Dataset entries
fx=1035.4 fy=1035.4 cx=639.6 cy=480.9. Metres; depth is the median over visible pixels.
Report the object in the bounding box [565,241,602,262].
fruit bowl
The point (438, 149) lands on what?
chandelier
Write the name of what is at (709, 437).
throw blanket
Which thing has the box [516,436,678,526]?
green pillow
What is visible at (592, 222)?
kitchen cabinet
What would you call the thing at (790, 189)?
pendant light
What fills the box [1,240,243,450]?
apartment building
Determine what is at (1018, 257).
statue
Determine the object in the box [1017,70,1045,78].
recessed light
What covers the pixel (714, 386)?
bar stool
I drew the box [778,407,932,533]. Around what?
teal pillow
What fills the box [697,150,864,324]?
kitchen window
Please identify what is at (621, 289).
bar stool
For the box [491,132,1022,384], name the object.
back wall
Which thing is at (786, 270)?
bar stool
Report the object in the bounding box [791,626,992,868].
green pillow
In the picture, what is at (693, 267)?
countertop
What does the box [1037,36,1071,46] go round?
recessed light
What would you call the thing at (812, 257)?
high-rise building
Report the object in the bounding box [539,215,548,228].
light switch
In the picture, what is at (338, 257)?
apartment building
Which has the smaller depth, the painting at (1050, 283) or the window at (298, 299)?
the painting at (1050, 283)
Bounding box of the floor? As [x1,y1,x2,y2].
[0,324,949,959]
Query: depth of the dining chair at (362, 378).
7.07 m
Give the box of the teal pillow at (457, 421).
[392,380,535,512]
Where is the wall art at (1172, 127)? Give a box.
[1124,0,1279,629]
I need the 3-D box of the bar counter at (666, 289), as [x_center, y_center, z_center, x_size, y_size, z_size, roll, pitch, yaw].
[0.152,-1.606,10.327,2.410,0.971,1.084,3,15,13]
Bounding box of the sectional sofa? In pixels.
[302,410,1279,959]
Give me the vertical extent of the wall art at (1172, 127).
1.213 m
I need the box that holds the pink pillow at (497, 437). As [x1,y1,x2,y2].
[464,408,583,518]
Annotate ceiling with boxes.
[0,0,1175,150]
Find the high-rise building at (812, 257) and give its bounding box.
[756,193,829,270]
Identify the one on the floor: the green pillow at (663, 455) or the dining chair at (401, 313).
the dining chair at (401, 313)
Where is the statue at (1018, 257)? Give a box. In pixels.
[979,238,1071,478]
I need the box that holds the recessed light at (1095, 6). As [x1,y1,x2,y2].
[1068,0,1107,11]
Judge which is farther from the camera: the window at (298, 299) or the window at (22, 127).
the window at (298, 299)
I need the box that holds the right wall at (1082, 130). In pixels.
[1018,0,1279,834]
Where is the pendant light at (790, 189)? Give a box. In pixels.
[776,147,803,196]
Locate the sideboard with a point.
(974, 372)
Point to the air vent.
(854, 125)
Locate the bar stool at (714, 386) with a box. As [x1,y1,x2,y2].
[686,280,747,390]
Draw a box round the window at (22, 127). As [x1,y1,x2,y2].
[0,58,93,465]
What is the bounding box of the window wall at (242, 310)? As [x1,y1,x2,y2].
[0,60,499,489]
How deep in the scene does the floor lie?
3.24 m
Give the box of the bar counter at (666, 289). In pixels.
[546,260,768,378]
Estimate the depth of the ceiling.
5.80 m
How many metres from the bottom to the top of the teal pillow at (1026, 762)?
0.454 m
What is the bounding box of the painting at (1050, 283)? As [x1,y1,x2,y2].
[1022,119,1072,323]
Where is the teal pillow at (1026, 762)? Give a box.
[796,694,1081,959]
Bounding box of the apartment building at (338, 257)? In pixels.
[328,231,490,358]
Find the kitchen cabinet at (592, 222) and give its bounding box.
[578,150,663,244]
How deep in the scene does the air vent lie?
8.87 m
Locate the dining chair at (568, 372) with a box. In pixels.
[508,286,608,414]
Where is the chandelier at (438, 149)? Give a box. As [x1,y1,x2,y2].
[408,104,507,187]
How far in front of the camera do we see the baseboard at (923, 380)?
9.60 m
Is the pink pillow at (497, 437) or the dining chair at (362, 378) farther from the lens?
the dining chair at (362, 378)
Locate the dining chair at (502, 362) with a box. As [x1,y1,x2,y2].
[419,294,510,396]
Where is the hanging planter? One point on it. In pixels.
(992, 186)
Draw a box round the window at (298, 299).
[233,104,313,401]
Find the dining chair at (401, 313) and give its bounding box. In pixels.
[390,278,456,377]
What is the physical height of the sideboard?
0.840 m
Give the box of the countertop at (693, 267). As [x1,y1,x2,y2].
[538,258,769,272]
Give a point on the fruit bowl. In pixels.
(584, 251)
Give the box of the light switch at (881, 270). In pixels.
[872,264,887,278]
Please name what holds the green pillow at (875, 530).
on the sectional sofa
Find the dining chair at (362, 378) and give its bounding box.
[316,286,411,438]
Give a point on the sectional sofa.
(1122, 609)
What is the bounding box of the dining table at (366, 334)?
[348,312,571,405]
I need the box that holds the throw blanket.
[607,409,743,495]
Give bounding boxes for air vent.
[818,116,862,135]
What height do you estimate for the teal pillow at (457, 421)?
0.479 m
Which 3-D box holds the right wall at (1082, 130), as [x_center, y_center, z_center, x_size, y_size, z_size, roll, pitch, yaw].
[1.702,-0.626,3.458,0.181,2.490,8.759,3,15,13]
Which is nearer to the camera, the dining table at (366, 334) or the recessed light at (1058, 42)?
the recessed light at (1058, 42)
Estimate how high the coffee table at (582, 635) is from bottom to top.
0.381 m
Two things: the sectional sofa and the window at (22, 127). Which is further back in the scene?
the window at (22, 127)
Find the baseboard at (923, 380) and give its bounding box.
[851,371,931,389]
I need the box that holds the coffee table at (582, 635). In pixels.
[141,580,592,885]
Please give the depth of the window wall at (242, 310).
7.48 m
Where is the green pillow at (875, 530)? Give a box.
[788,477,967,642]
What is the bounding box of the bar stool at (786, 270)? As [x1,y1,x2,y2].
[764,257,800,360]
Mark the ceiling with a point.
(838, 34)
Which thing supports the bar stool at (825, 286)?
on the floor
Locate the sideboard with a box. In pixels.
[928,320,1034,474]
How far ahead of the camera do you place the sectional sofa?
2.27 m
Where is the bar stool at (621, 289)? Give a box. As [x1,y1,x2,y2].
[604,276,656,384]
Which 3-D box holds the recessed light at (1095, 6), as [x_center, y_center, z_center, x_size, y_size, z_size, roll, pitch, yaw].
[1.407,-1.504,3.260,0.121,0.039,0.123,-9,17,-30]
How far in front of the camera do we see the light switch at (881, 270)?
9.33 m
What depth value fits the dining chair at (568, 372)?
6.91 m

* * *

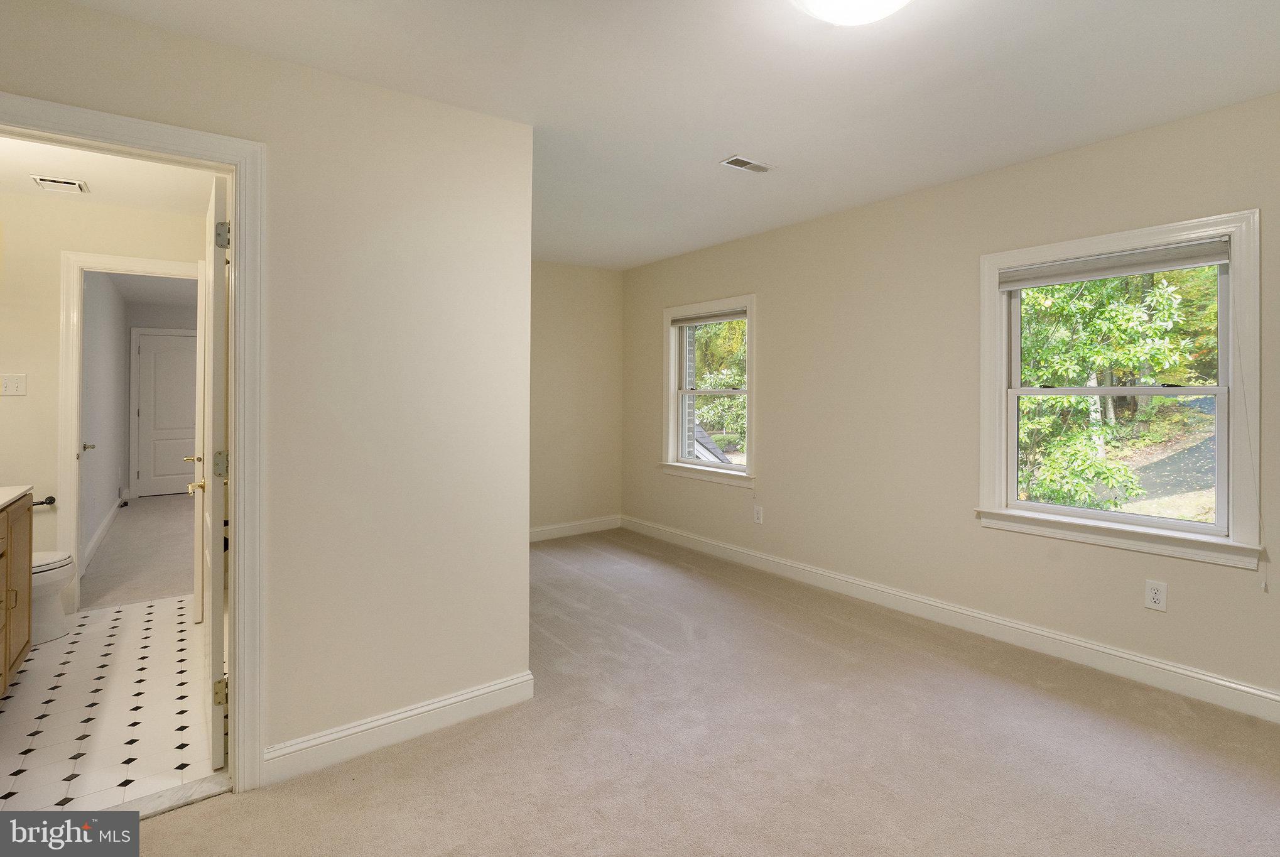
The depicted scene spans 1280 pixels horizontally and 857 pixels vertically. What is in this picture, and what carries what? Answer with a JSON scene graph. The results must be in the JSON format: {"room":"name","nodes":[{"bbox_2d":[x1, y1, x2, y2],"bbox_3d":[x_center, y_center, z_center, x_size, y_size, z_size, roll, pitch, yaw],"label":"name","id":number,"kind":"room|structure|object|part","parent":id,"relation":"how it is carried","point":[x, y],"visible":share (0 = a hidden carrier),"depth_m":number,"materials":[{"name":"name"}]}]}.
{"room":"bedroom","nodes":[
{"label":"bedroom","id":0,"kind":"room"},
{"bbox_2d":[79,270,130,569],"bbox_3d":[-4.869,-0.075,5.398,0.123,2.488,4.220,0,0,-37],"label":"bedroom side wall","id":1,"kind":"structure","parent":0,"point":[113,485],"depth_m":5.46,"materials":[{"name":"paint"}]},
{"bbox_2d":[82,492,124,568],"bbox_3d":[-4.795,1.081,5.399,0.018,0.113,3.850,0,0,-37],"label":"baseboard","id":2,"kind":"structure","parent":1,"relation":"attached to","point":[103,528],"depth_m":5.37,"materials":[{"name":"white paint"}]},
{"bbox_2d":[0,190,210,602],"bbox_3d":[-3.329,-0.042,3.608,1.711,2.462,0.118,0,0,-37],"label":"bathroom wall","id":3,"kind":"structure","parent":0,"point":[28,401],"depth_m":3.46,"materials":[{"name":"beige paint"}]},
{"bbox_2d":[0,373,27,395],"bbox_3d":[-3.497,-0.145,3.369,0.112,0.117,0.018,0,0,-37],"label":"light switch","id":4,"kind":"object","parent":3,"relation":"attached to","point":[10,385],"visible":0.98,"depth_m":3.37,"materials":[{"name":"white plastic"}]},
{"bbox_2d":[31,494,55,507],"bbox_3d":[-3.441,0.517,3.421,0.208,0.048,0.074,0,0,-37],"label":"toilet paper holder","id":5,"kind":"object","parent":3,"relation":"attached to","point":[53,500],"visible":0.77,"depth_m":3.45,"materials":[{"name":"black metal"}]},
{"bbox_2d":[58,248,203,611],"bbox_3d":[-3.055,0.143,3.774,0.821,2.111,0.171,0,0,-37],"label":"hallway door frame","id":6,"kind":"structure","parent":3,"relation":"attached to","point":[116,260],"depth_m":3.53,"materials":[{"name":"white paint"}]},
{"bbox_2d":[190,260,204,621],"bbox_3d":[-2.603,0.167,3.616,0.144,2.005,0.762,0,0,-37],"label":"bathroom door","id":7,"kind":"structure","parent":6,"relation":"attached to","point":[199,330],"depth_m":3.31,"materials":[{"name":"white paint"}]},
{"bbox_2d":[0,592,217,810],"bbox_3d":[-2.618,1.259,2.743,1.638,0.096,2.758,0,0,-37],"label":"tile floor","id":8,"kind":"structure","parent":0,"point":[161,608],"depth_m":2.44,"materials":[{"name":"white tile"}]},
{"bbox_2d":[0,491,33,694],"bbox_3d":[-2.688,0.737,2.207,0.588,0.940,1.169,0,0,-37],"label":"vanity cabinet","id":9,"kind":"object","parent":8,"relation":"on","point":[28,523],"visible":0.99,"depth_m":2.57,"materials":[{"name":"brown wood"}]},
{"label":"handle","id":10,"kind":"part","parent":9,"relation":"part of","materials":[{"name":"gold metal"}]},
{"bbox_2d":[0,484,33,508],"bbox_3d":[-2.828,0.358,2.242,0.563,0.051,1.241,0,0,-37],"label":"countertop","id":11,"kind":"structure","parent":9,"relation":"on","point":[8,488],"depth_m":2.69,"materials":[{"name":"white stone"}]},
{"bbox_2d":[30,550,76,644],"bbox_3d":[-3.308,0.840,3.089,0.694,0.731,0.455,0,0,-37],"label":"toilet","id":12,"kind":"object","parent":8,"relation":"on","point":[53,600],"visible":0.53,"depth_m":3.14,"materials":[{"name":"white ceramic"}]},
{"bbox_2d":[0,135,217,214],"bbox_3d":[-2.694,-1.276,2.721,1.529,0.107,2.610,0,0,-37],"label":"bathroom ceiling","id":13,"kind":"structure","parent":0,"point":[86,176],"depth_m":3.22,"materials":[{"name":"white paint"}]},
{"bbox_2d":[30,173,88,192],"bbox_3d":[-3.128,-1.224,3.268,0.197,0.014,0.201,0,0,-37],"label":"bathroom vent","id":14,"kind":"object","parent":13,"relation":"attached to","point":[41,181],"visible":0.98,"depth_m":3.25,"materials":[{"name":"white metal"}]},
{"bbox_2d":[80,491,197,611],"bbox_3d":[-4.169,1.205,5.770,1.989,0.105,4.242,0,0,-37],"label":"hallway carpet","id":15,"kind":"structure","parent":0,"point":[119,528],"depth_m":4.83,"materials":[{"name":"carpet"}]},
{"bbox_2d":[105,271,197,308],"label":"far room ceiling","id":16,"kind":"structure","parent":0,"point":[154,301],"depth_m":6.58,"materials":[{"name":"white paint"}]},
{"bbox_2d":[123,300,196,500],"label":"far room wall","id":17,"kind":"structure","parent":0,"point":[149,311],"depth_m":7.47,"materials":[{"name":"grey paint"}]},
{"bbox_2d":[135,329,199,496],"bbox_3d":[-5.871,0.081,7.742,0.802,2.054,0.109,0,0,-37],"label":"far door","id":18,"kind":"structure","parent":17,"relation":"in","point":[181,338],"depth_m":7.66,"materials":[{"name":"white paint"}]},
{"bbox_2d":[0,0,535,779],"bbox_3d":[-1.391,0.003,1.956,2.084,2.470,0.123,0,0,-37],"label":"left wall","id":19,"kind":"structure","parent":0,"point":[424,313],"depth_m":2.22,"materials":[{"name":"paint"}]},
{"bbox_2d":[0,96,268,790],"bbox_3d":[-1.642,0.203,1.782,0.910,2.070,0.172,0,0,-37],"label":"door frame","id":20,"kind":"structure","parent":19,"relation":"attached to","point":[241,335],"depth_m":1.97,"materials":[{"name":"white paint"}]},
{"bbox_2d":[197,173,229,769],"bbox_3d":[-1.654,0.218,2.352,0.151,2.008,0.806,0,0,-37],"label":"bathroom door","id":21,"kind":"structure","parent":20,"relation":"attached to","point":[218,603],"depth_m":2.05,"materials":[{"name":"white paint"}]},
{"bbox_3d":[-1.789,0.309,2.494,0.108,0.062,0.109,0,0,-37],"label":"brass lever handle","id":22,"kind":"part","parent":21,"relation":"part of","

==

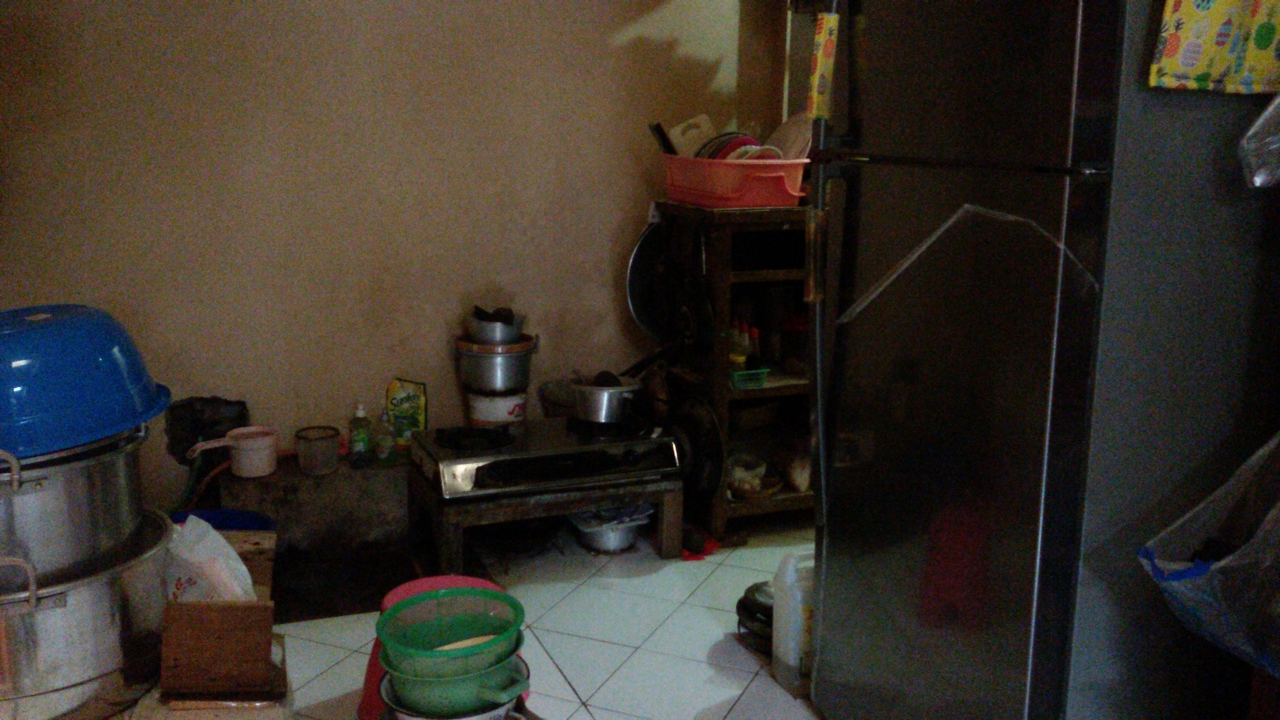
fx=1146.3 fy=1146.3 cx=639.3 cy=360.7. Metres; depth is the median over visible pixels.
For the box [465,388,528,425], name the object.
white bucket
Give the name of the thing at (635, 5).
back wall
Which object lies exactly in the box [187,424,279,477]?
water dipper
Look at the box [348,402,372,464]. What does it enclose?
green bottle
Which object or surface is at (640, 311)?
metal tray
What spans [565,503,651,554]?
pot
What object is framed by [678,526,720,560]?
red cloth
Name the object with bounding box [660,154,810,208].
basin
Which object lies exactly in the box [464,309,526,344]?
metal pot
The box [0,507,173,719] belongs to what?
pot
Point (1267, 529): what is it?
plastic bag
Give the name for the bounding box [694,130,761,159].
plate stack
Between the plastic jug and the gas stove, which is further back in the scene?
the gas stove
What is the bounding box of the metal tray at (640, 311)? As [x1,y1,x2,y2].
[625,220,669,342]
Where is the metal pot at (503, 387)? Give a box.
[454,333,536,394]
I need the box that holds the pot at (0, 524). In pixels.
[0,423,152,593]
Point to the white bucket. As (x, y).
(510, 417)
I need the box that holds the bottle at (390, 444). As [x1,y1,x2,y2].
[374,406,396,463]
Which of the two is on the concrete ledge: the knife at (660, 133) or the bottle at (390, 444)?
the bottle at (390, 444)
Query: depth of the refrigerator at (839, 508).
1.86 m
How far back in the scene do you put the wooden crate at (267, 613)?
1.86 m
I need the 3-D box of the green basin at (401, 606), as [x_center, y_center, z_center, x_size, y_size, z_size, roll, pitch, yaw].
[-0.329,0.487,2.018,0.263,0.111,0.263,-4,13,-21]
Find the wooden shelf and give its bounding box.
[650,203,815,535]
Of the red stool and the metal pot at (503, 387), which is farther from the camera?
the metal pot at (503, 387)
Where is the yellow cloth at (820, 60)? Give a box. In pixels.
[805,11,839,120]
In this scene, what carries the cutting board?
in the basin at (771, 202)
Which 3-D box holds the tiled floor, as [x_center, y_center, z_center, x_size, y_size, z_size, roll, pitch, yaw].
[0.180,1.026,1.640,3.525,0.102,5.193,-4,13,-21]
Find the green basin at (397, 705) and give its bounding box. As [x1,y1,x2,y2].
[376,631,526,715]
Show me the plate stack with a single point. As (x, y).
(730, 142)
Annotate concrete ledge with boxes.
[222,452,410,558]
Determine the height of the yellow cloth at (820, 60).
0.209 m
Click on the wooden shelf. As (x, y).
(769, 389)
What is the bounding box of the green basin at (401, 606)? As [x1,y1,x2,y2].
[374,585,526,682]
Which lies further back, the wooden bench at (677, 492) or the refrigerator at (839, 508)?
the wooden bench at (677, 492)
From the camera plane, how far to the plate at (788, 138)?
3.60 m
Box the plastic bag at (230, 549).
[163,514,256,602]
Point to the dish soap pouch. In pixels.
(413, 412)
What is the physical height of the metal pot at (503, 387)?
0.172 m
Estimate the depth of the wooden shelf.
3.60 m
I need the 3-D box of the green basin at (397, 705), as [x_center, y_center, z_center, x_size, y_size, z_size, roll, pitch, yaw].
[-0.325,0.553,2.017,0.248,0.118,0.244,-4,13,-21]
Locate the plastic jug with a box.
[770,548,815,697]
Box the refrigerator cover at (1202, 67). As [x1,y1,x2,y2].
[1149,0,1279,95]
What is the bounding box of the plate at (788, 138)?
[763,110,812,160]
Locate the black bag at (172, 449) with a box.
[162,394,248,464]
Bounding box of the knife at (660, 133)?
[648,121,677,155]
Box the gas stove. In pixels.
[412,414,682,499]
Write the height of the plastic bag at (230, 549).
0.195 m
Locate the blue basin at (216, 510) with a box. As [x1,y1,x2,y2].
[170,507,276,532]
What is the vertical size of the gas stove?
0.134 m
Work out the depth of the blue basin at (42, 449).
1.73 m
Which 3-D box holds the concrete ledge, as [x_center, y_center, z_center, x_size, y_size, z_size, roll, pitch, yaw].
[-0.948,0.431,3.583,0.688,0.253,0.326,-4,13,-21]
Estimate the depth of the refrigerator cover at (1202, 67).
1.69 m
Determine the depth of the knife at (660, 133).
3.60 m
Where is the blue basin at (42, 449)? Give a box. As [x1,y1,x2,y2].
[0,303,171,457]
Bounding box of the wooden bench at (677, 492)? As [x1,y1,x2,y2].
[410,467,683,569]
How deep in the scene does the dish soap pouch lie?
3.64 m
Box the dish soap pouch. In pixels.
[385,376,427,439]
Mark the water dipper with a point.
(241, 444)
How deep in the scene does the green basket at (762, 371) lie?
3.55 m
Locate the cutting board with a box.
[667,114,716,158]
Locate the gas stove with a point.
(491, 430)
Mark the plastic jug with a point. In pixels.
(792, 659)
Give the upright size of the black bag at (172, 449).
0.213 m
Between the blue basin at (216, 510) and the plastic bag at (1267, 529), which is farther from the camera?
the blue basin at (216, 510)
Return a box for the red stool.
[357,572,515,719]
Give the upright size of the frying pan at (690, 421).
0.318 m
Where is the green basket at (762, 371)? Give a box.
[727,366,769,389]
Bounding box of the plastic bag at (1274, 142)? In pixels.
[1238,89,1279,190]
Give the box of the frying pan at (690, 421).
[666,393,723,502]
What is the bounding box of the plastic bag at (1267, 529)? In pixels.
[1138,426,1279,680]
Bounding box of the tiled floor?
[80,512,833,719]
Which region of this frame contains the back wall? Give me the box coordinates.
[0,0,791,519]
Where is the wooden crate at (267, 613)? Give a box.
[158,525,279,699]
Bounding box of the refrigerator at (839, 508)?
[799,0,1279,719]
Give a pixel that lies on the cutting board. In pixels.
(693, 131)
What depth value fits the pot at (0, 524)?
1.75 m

Brief -
Would you please copy all lines in the data that contain the word "median"?

Answer to this problem -
fx=1035.4 fy=1035.4 cx=639.6 cy=480.9. Metres; depth is the median over visible pixels.
fx=1146.3 fy=1146.3 cx=639.3 cy=360.7. Metres; depth is the median over visible pixels.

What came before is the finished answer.